──────── Data ────────

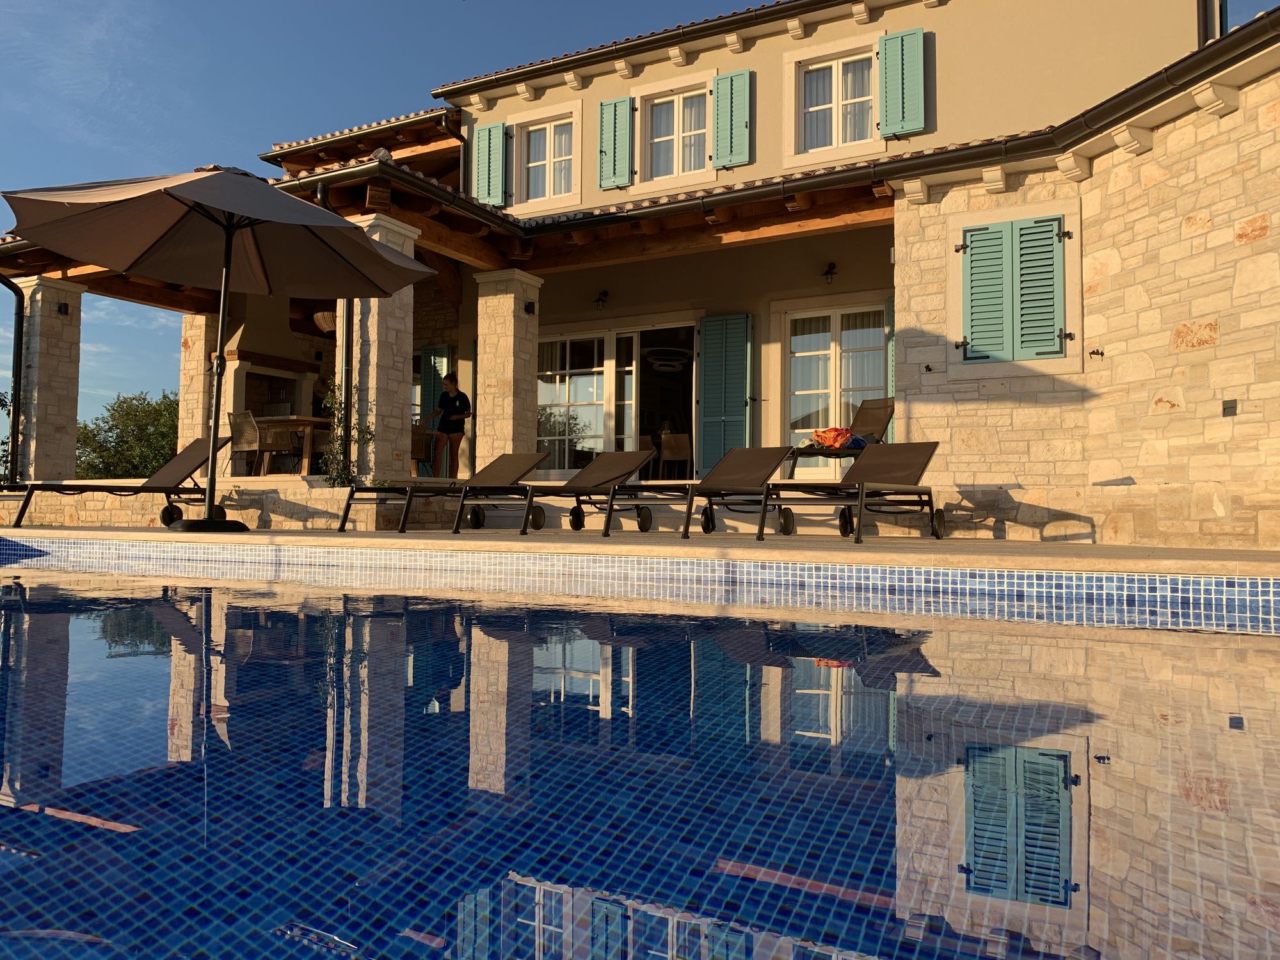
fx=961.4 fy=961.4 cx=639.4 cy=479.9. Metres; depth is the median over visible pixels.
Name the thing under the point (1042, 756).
swimming pool
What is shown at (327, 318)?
pendant lamp
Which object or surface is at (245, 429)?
chair
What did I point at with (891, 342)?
shutter
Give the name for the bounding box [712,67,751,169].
shutter
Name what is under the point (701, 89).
window
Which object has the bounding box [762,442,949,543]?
lounge chair
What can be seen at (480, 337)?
stone pillar
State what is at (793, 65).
window
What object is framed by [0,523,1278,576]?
pool deck
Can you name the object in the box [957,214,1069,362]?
shuttered window
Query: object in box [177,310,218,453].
stone pillar
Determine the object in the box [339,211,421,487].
stone pillar
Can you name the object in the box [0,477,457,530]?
stone wall
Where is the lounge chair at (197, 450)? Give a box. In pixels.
[5,437,228,528]
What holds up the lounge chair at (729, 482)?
on the pool deck
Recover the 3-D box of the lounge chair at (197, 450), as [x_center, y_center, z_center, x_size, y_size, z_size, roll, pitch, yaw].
[-5.039,0.007,9.200,0.718,0.851,1.987,-1,-3,30]
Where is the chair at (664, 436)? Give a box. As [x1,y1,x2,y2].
[656,431,691,477]
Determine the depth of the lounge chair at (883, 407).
10.45 m
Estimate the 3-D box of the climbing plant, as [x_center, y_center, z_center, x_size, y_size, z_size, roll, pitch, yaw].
[-3.232,-0.434,10.435,0.724,1.297,0.662,-1,-3,30]
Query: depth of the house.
10.66 m
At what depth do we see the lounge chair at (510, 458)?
8.87 m
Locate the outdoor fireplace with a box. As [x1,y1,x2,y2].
[222,350,322,473]
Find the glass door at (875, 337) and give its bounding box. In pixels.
[784,299,889,450]
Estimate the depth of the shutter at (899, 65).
11.21 m
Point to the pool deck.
(1005, 544)
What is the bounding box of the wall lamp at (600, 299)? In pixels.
[593,289,609,309]
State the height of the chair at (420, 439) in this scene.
0.874 m
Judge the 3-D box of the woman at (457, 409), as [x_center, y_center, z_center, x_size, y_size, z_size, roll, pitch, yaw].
[-2.393,-0.646,12.017,0.730,1.373,0.519,-1,-3,30]
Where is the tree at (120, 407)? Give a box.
[75,389,182,479]
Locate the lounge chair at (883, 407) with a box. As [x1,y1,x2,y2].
[784,396,894,476]
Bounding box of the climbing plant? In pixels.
[317,383,371,486]
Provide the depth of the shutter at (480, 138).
13.46 m
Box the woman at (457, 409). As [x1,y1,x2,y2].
[424,371,471,475]
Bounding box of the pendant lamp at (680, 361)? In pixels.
[641,344,690,372]
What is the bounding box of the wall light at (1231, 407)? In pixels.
[1221,398,1237,416]
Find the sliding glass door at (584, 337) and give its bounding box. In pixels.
[535,319,695,476]
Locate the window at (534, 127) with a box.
[509,102,582,209]
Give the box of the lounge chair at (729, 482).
[589,446,794,538]
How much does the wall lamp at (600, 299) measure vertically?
0.250 m
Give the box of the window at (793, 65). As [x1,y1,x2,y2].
[784,34,881,163]
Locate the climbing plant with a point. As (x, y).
(329, 399)
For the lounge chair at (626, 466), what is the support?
on the pool deck
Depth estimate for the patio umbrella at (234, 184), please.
7.17 m
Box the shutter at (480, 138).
[471,120,507,208]
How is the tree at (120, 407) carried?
on the ground
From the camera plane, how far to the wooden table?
12.76 m
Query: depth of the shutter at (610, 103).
12.84 m
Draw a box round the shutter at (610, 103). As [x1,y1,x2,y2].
[597,94,633,189]
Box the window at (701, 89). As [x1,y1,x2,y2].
[632,72,714,187]
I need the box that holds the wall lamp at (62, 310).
[56,301,69,315]
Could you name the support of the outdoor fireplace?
in the house
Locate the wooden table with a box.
[257,414,329,474]
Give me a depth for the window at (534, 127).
13.41 m
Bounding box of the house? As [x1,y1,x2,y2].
[1,0,1278,547]
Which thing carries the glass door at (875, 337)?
in the house
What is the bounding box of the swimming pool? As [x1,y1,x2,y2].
[0,552,1279,959]
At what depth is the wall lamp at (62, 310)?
12.20 m
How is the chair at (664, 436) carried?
on the house
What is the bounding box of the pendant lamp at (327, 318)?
[311,308,337,333]
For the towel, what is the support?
on the lounge chair at (883, 407)
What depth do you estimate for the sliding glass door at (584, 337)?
13.38 m
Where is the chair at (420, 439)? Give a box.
[409,423,438,476]
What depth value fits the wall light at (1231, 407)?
7.42 m
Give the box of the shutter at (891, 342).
[885,295,895,442]
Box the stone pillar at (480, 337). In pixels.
[471,266,543,475]
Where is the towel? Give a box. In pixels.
[805,426,867,450]
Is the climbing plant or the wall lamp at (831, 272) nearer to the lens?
the climbing plant
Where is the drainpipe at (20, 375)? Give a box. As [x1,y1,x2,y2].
[0,272,25,482]
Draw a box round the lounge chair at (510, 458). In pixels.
[338,451,552,533]
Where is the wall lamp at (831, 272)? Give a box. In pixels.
[821,262,838,284]
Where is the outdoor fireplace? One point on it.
(300, 380)
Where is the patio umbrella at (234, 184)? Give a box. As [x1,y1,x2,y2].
[3,167,434,533]
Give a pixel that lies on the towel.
(831, 431)
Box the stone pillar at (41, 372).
[15,273,85,482]
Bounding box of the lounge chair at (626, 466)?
[483,448,662,536]
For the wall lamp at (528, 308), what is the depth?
11.69 m
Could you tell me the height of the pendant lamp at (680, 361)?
0.562 m
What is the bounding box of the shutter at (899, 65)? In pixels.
[878,26,926,138]
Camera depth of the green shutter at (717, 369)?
12.33 m
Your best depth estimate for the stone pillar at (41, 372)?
12.34 m
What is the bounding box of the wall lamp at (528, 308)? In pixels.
[524,300,536,314]
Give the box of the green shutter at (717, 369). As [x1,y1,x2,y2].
[696,312,751,474]
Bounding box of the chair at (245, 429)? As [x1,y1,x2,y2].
[225,410,264,476]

────────

▶ [Activity]
Images are to be omitted; repeat the remaining data above exactly.

▶ [Response area]
fx=961.4 fy=961.4 cx=639.4 cy=479.9. Metres; depth is the median over visible pixels.
Name the thing under the point (1042, 756).
swimming pool
What is shown at (327, 318)?
pendant lamp
Which object or surface is at (245, 429)?
chair
What did I point at with (891, 342)?
shutter
Give the name for the bounding box [712,67,751,169].
shutter
Name what is under the point (701, 89).
window
Which object has the bounding box [762,442,949,543]?
lounge chair
What can be seen at (480, 337)?
stone pillar
State what is at (793, 65).
window
What object is framed by [0,523,1278,576]?
pool deck
Can you name the object in the box [957,214,1069,362]?
shuttered window
Query: object in box [177,310,218,453].
stone pillar
Determine the object in the box [339,211,421,487].
stone pillar
Can you name the object in the box [0,477,457,530]?
stone wall
Where is the lounge chair at (197, 450)? Give a box. In pixels.
[5,437,228,528]
What holds up the lounge chair at (729, 482)?
on the pool deck
Recover the 3-D box of the lounge chair at (197, 450), as [x_center, y_center, z_center, x_size, y_size, z_size, roll, pitch, yaw].
[-5.039,0.007,9.200,0.718,0.851,1.987,-1,-3,30]
Where is the chair at (664, 436)? Give a box. As [x1,y1,x2,y2].
[656,431,691,477]
Determine the depth of the lounge chair at (883, 407).
10.45 m
Estimate the 3-D box of the climbing plant, as [x_center, y_center, z_center, x_size, y_size, z_size, roll, pitch, yaw].
[-3.232,-0.434,10.435,0.724,1.297,0.662,-1,-3,30]
Query: depth of the house.
10.66 m
At what depth do we see the lounge chair at (510, 458)?
8.87 m
Locate the outdoor fireplace with a box. As [x1,y1,x2,y2].
[222,350,322,473]
Find the glass door at (875, 337) and give its bounding box. In pixels.
[784,299,889,450]
Estimate the depth of the shutter at (899, 65).
11.21 m
Point to the pool deck.
(1005, 544)
What is the bounding box of the wall lamp at (600, 299)? In pixels.
[593,289,609,309]
State the height of the chair at (420, 439) in this scene.
0.874 m
Judge the 3-D box of the woman at (457, 409), as [x_center, y_center, z_center, x_size, y_size, z_size, roll, pitch, yaw].
[-2.393,-0.646,12.017,0.730,1.373,0.519,-1,-3,30]
Where is the tree at (120, 407)? Give a box.
[75,389,182,479]
Locate the lounge chair at (883, 407) with a box. As [x1,y1,x2,y2].
[784,396,894,476]
Bounding box of the climbing plant? In pixels.
[317,383,371,486]
Provide the depth of the shutter at (480, 138).
13.46 m
Box the woman at (457, 409). As [x1,y1,x2,y2].
[424,371,471,475]
Bounding box of the pendant lamp at (680, 361)? In pixels.
[641,344,690,372]
What is the bounding box of the wall light at (1231, 407)? In pixels.
[1221,398,1237,416]
Find the sliding glass door at (584, 337) and give its bounding box. In pixels.
[535,319,695,476]
Locate the window at (534, 127) with a box.
[509,102,582,209]
Give the box of the lounge chair at (729, 482).
[589,446,794,538]
How much does the wall lamp at (600, 299) measure vertically?
0.250 m
Give the box of the window at (793, 65). As [x1,y1,x2,y2].
[784,34,881,163]
Locate the climbing plant with a point. As (x, y).
(329, 399)
For the lounge chair at (626, 466), what is the support?
on the pool deck
Depth estimate for the patio umbrella at (234, 184), please.
7.17 m
Box the shutter at (480, 138).
[471,120,507,208]
How is the tree at (120, 407) carried?
on the ground
From the camera plane, how far to the wooden table?
12.76 m
Query: depth of the shutter at (610, 103).
12.84 m
Draw a box round the shutter at (610, 103). As [x1,y1,x2,y2].
[597,94,633,189]
Box the window at (701, 89). As [x1,y1,x2,y2].
[632,72,714,187]
I need the box that holds the wall lamp at (62, 310).
[56,301,69,315]
Could you name the support of the outdoor fireplace?
in the house
Locate the wooden table with a box.
[257,414,329,474]
Give me a depth for the window at (534, 127).
13.41 m
Bounding box of the house? As [x1,y1,x2,y2].
[1,0,1278,547]
Which thing carries the glass door at (875, 337)?
in the house
What is the bounding box of the swimming pool? As [x1,y1,x2,y2].
[0,552,1279,959]
At what depth is the wall lamp at (62, 310)?
12.20 m
How is the chair at (664, 436) carried?
on the house
What is the bounding box of the pendant lamp at (327, 318)?
[311,308,337,333]
For the towel, what is the support?
on the lounge chair at (883, 407)
What depth do you estimate for the sliding glass door at (584, 337)?
13.38 m
Where is the chair at (420, 439)? Give a box.
[409,423,438,476]
What depth value fits the wall light at (1231, 407)?
7.42 m
Give the box of the shutter at (891, 342).
[885,295,895,442]
Box the stone pillar at (480, 337). In pixels.
[471,266,543,475]
Where is the towel? Give a box. In pixels.
[805,426,867,450]
Is the climbing plant or the wall lamp at (831, 272) nearer to the lens?
the climbing plant
Where is the drainpipe at (20, 375)? Give a box. As [x1,y1,x2,y2].
[0,272,25,482]
Draw a box round the lounge chair at (510, 458). In pixels.
[338,451,552,533]
Where is the wall lamp at (831, 272)? Give a box. In pixels.
[821,262,838,284]
Where is the outdoor fireplace? One point on it.
(300, 380)
Where is the patio umbrella at (234, 184)? Give a box. As [x1,y1,x2,y2].
[3,167,434,533]
Give a pixel that lies on the towel.
(831, 431)
Box the stone pillar at (41, 372).
[15,273,85,482]
Bounding box of the lounge chair at (626, 466)?
[483,448,662,536]
For the wall lamp at (528, 308), what is the depth?
11.69 m
Could you tell me the height of the pendant lamp at (680, 361)?
0.562 m
What is the bounding box of the shutter at (899, 65)? In pixels.
[878,26,926,138]
Camera depth of the green shutter at (717, 369)?
12.33 m
Your best depth estimate for the stone pillar at (41, 372)?
12.34 m
What is the bounding box of the wall lamp at (528, 308)? In pixels.
[524,300,536,314]
Give the box of the green shutter at (717, 369). As [x1,y1,x2,y2].
[696,312,751,474]
Bounding box of the chair at (245, 429)? As [x1,y1,x2,y2].
[225,410,264,476]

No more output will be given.